## ACTION ITEM
Output each of the entries exactly, skipping every picture they contain.

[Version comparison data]
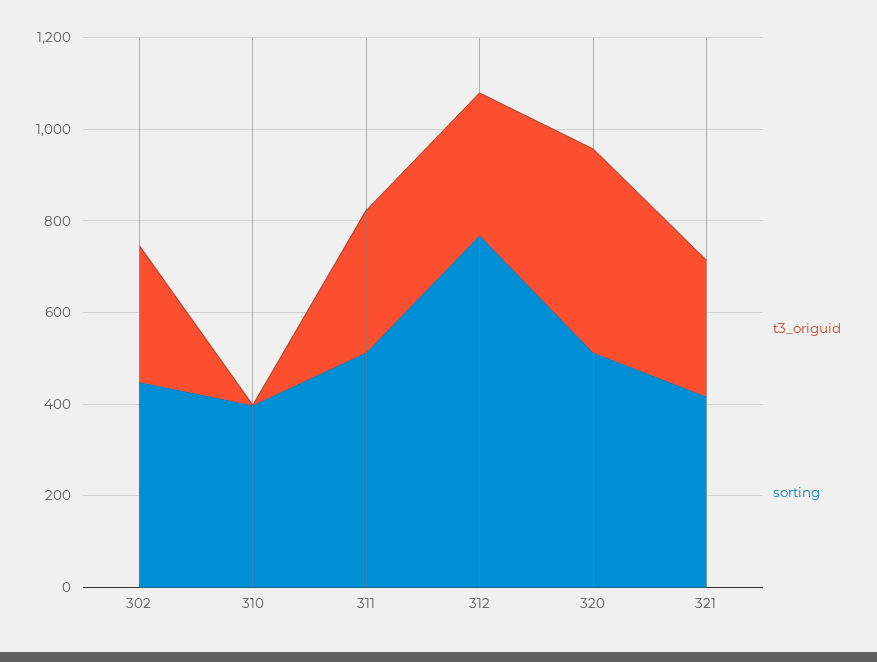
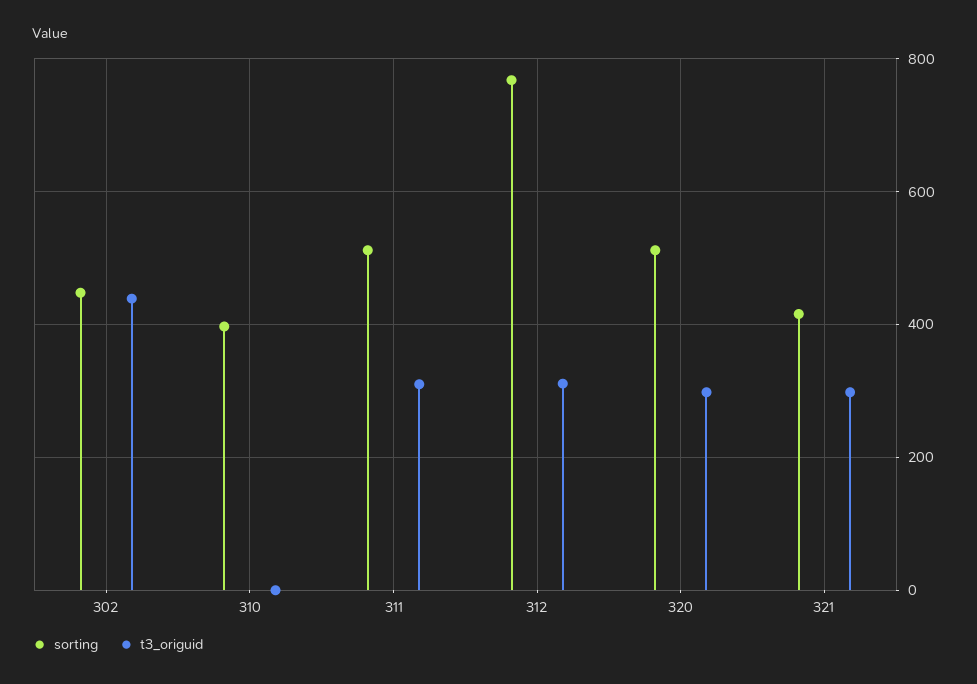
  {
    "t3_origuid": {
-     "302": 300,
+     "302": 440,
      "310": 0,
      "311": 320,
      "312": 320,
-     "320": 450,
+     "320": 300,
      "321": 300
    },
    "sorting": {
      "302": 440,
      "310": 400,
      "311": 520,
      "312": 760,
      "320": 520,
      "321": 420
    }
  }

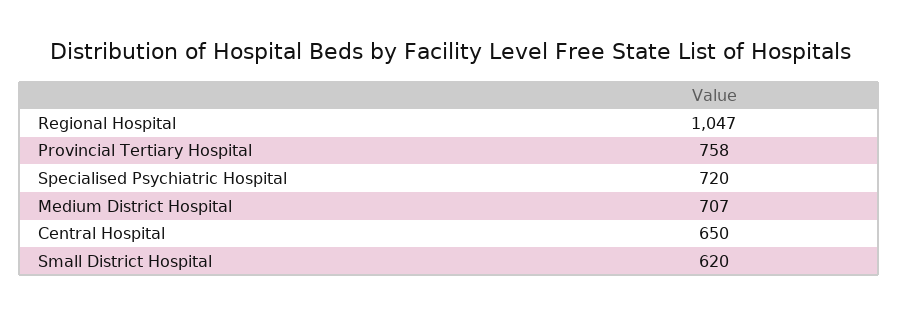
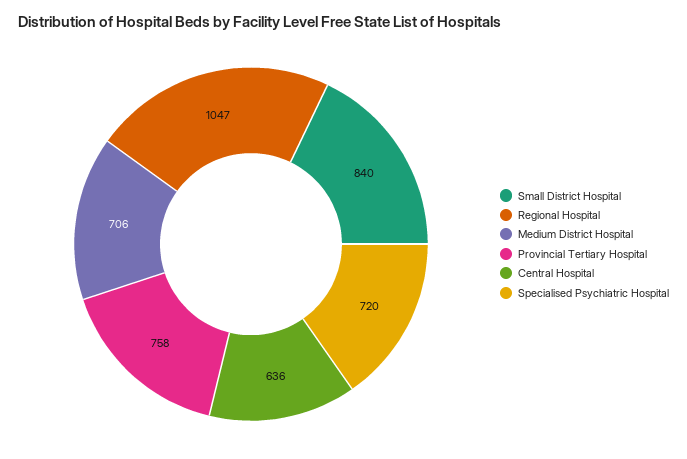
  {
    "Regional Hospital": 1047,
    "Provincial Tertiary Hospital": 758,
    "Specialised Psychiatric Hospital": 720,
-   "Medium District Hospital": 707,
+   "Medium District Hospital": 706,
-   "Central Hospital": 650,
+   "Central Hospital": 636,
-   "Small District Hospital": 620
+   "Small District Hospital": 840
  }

## ANSWER BOX
  {
    "t3_origuid": {
-     "302": 300,
+     "302": 440,
      "310": 0,
      "311": 320,
      "312": 320,
-     "320": 450,
+     "320": 300,
      "321": 300
    },
    "sorting": {
      "302": 440,
      "310": 400,
      "311": 520,
      "312": 760,
      "320": 520,
      "321": 420
    }
  }

  {
    "Regional Hospital": 1047,
    "Provincial Tertiary Hospital": 758,
    "Specialised Psychiatric Hospital": 720,
-   "Medium District Hospital": 707,
+   "Medium District Hospital": 706,
-   "Central Hospital": 650,
+   "Central Hospital": 636,
-   "Small District Hospital": 620
+   "Small District Hospital": 840
  }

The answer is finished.